Exercise requirements:
Exact copies of the lines from the start of the records through the line with "2. INFORMATION ON THE AGREEMENT" are what the answer must hold; pictures are not part of it.

Data records:
--------------------
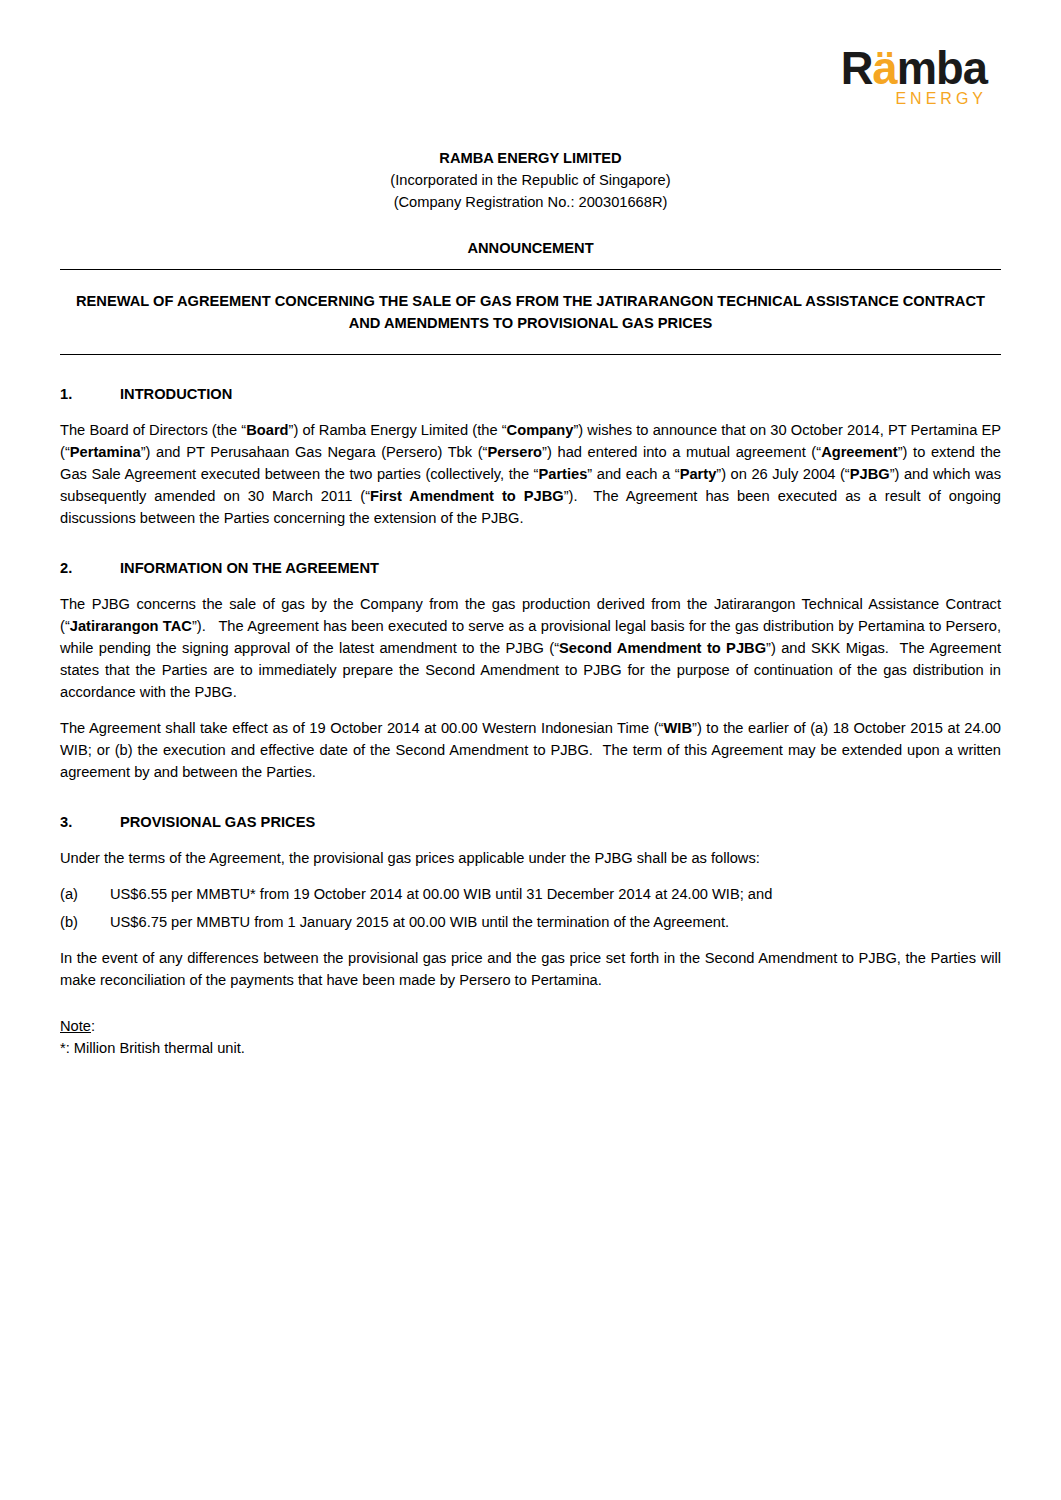Rämba
ENERGY
RAMBA ENERGY LIMITED
(Incorporated in the Republic of Singapore)
(Company Registration No.: 200301668R)
ANNOUNCEMENT
RENEWAL OF AGREEMENT CONCERNING THE SALE OF GAS FROM THE JATIRARANGON TECHNICAL ASSISTANCE CONTRACT AND AMENDMENTS TO PROVISIONAL GAS PRICES
1. INTRODUCTION
The Board of Directors (the “Board”) of Ramba Energy Limited (the “Company”) wishes to announce that on 30 October 2014, PT Pertamina EP (“Pertamina”) and PT Perusahaan Gas Negara (Persero) Tbk (“Persero”) had entered into a mutual agreement (“Agreement”) to extend the Gas Sale Agreement executed between the two parties (collectively, the “Parties” and each a “Party”) on 26 July 2004 (“PJBG”) and which was subsequently amended on 30 March 2011 (“First Amendment to PJBG”). The Agreement has been executed as a result of ongoing discussions between the Parties concerning the extension of the PJBG.
2. INFORMATION ON THE AGREEMENT
The PJBG concerns the sale of gas by the Company from the gas production derived from the Jatirarangon Technical Assistance Contract (“Jatirarangon TAC”). The Agreement has been executed to serve as a provisional legal basis for the gas distribution by Pertamina to Persero, while pending the signing approval of the latest amendment to the PJBG (“Second Amendment to PJBG”) and SKK Migas. The Agreement states that the Parties are to immediately prepare the Second Amendment to PJBG for the purpose of continuation of the gas distribution in accordance with the PJBG.
The Agreement shall take effect as of 19 October 2014 at 00.00 Western Indonesian Time (“WIB”) to the earlier of (a) 18 October 2015 at 24.00 WIB; or (b) the execution and effective date of the Second Amendment to PJBG. The term of this Agreement may be extended upon a written agreement by and between the Parties.
3. PROVISIONAL GAS PRICES
Under the terms of the Agreement, the provisional gas prices applicable under the PJBG shall be as follows:
(a)
US$6.55 per MMBTU* from 19 October 2014 at 00.00 WIB until 31 December 2014 at 24.00 WIB; and
(b)
US$6.75 per MMBTU from 1 January 2015 at 00.00 WIB until the termination of the Agreement.
In the event of any differences between the provisional gas price and the gas price set forth in the Second Amendment to PJBG, the Parties will make reconciliation of the payments that have been made by Persero to Pertamina.
Note:
*: Million British thermal unit.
--------------------
Response to this exercise:
Rämba
ENERGY
RAMBA ENERGY LIMITED
(Incorporated in the Republic of Singapore)
(Company Registration No.: 200301668R)
ANNOUNCEMENT
RENEWAL OF AGREEMENT CONCERNING THE SALE OF GAS FROM THE JATIRARANGON TECHNICAL ASSISTANCE CONTRACT AND AMENDMENTS TO PROVISIONAL GAS PRICES
1. INTRODUCTION
The Board of Directors (the “Board”) of Ramba Energy Limited (the “Company”) wishes to announce that on 30 October 2014, PT Pertamina EP (“Pertamina”) and PT Perusahaan Gas Negara (Persero) Tbk (“Persero”) had entered into a mutual agreement (“Agreement”) to extend the Gas Sale Agreement executed between the two parties (collectively, the “Parties” and each a “Party”) on 26 July 2004 (“PJBG”) and which was subsequently amended on 30 March 2011 (“First Amendment to PJBG”). The Agreement has been executed as a result of ongoing discussions between the Parties concerning the extension of the PJBG.
2. INFORMATION ON THE AGREEMENT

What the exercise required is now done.